Wednesday, March 22, 2017


Summary: Li-yan and her family align their lives around the seasons and the farming of tea. There is ritual and routine, and it has been ever thus for generations. Then one day a jeep appears at the village gate—the first automobile any of them have seen—and a stranger arrives.

In this remote Yunnan village, the stranger finds the rare tea he has been seeking and a reticent Akha people. In her biggest seller, Snow Flower and the Secret Fan, See introduced the Yao people to her readers. Here she shares the customs of another Chinese ethnic minority, the Akha, whose world will soon change. Li-yan, one of the few educated girls on her mountain, translates for the stranger and is among the first to reject the rules that have shaped her existence.
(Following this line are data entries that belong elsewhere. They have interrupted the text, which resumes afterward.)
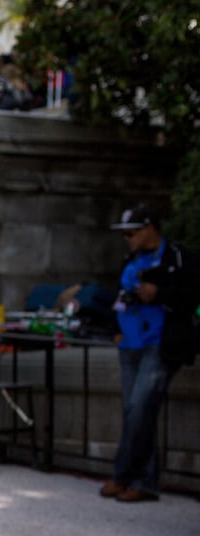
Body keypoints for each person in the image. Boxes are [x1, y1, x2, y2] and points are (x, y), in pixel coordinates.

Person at [100, 205, 199, 503]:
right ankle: (143, 481)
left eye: (132, 232)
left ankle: (123, 475)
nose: (128, 238)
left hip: (160, 344)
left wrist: (160, 294)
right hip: (130, 344)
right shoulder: (130, 259)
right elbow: (118, 296)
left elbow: (192, 298)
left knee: (141, 409)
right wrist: (113, 329)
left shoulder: (179, 258)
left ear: (151, 228)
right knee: (136, 412)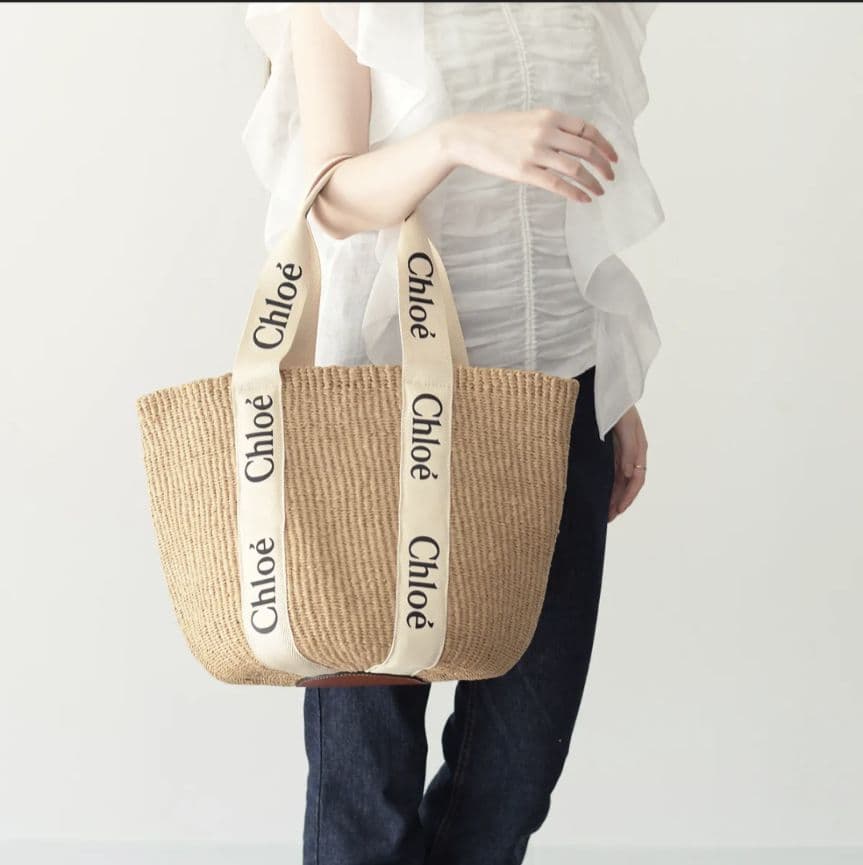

When she has a baby outside of wedlock, rather than stand by tradition, she wraps her daughter in a blanket, with a tea cake hidden in her swaddling, and abandons her in the nearest city.

After mother and daughter have gone their separate ways, Li-yan slowly emerges from the security and insularity of her village to encounter modern life while Haley grows up a privileged and well-loved California girl. Despite Haley’s happy home life, she wonders about her origins; and Li-yan longs for her lost daughter. They both search for and find answers in the tea that has shaped their family’s destiny for generations.

Review: Someone once asked after watching Jeopardy with me why do I know such random things. My answer was that I loved to read. More than that, I love reading and learning new things, so Lisa See's latest was right on time. Coffee is too strong for my palate, but I love good tea. After reading The Tea Girl of Hummingbird Lane, I know that what I'm drinking these days doesn't even begin to compare with what's found in the mountains of China.

I typically appreciate the care See takes with her major and minor characters, their surroundings and their story lines. I loved the way she delved into Li-yan's story from her time in the remote mountains to her adventure to the big city. Her rise and fall are written about in great detail so I found it easy to invest in her character.

On the other side of the coin was Haley, the daughter Li-yan gave up for adoption. I never really got into her story and found it to be a bit of a distraction from what I considered the real story, Li-yan's journey. Perhaps it was her Americanized life, but it never quite clicked for me.

Regardless, there is much to be learned from all of Lisa See's books and The Tea Girl is no exception. It's an engrossing story that had me sucked in from the beginning and stayed with me well after I finished reading it. Fans and newcomers to See's writing will certainly enjoy it.

384 p.
Published: March 2017
Disclaimer: Copy of book received from publisher; opinions are my own.